The music has ceased, but the havoc it wrought
Within the poor brain it awakened to thought
Shall cease not at all, but continue to spread
Till all of my fellows are thinking or dead.
The havoc it wrought? ‘Twill be havoc to those
Whose joys would be nil were it not for my woes.
Keep on with your gorging, your laughter and jest,
But never forget that the last laugh is best.

You leeches who live on the fat of the land,
You overfed parasites, look at my hand;
You laugh at it now, it blistered and coarse,
But such are the hands quite familiar with force;
And such are the hands that have furnished your drink,
The hands of the slaves who are learning to think,
And hands that have fed you can crush you as well
And cast your damned carcasses clear into hell!

Go on with the arrogance born of your gold,
As now are your hearts will your bodies be cold;
Go on with your airs, you creators of hates,
Eat well, while the dishwasher spits on the plates;
But while at your feast let the orchestra play
The life-giving strains of the dear Marseillaise
That red revolution be placed on the throne
Till those who produce have come into their own.

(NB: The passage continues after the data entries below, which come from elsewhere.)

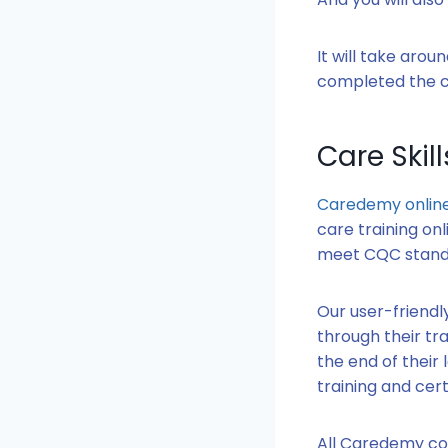
It will take aro
completed the co
Care Skil
Caredemy online
care training onl
meet CQC stand
Our user-friendl
through their tra
the end of their
training and cert
All Caredemy cou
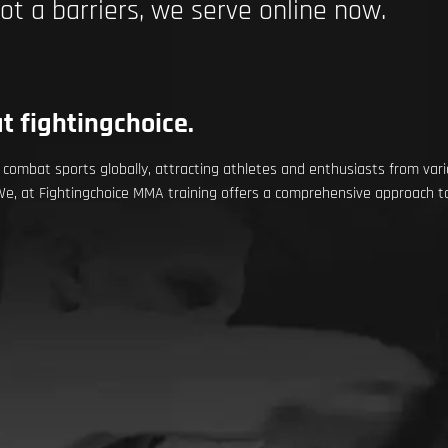
not a barriers, we serve online now.
t fightingchoice.
ombat sports globally, attracting athletes and enthusiasts from vario
 We, at Fightingchoice MMA training offers a comprehensive approach to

But scorn me to-night, on the morn you shall learn
That those whom you loathe can despise yon in turn,
The dishwasher vows that his fellows shall know
That only their ignorance keeps them below.
Your music was potent, your music hath charms,
It hardened the muscles that strengthen my arms,
It painted a vision of freedom of life–
To-morrow I strive for an ending of strife.

The Industrial Union Bulletin, and the Industrial Worker were newspapers published by the Industrial Workers of the World (IWW) from 1907 until 1913. First printed in Joliet, Illinois, IUB incorporated The Voice of Labor, the newspaper of the American Labor Union which had joined the IWW, and another IWW affiliate, International Metal Worker.The Trautmann-DeLeon faction issued its weekly from March 1907. Soon after, De Leon would be expelled and Trautmann would continue IUB until March 1909. It was edited by A. S. Edwards. 1909, production moved to Spokane, Washington and became The Industrial Worker, “the voice of revolutionary industrial unionism.”